In this world, we have a propensity to put people on pedestals. Following leaders, idolising stars, styling ourselves after someone famous, and in the most extreme cases having a hero.
Much of this thinking comes from needing to belong. And we see it in many people, whether they subscribe to a particular political party or even a football team. And we know what it’s like: even when that party or team is doing very badly, theres no changing the minds of those stalwart supporters. That is the colour they wear, the brand they have chosen, the group that makes them tick.
But what about Catholics? Yes, we too have a portfolio, as it were, of heroes. They are our saints, those who have navigated the world and made their lives into a search for the God of love. The saints show us how many ways there are to enter the Kingdom of heaven. There are as many ways as there are people.

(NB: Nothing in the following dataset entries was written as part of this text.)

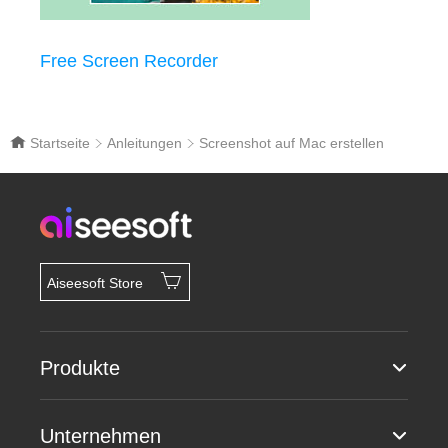
Free Screen Recorder
Startseite
Anleitungen
Screenshot auf Mac erstellen
Aiseesoft Store
Produkte
Unternehmen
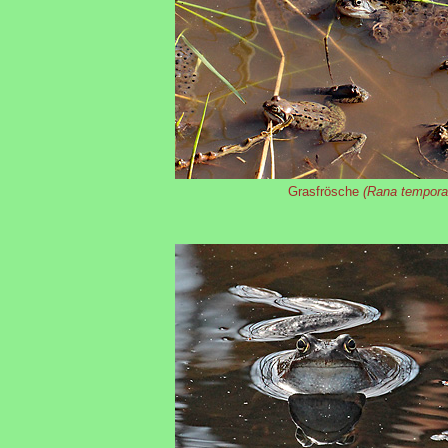
Grasfrösche
(Rana temporar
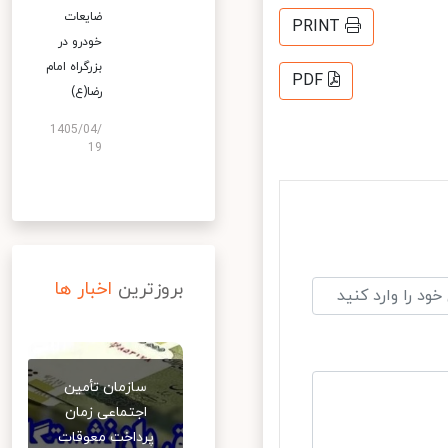
ضایعات
PRINT
خودرو در
بزرگراه امام
PDF
رضا(ع)
1405/04/
19
بروزترین
اخبار ها
سازمان تأمین
اجتماعی زمان
پرداخت معوقات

And so, the life of a particular Saint who has gone before us suggests itself to be conducive to our life: St Francis perhaps, or Saint Bernard, or St Therese of Lisieux. Something chimes in our heart when we read about that Saint. And we hold them to ourselves as a motivational mirror. To some it is one, to others another.
When we look back at our inbuilt need to belong to a tribe, an association, a person, a brand, there is a slight warning for we who revere saints. There is a danger that we might make a saint into ‘our football team’, our ‘best friend’, our ‘invisible friend’, in other words, someone who we can shoehorn into our existing lives without really challenging us, without really changing very much ourselves.
So, we need to look at our interaction with the saints in a more realistic, more fruitful way. We might perhaps balance three thoughts together. The first: that we revere that saint because of what they represent, because of their unadulterated love for God, their specific vocations as nurses or feeders of the poor or theologians, depending on what attracts us most. The Second: that we can use this in our own lives to challenge us and push us. And this pushing is often a painful process and allayed to the Cross. To put it another way: what do we take from that Saint to make our lives more holy, more God-centred? The third: that sanctity is deeply linked to this side of the grave, that it is right here in this messy and difficult and beautiful world where saints are born.
To put it more succinctly, whilst we use these saints as our beacons towards living for Christ, our lives are not their lives. What we take from the life of a saint has the capacity to make us saints, too… But not carbon copies of the Saint we revere. Saints are not, as it was once said, made at the plaster cast factory. They are instead made in that exquisite relationship between you and God, as he refines you, builds you into his image.
God builds us into his image through the prism of the saints… They are our compass, our guide. Sanctity can often be viewed as a thing of dusty history books written in flowery nineteenth century devotional speak. But no: sanctity is here now, it is knocking on our door and willing us towards the wedding feast. So let us use the traditions of our Church – the women and men who went before us – as our inspiration, as we seek that feast, calling upon the saints for their protection, their guidance, along the way. Amen.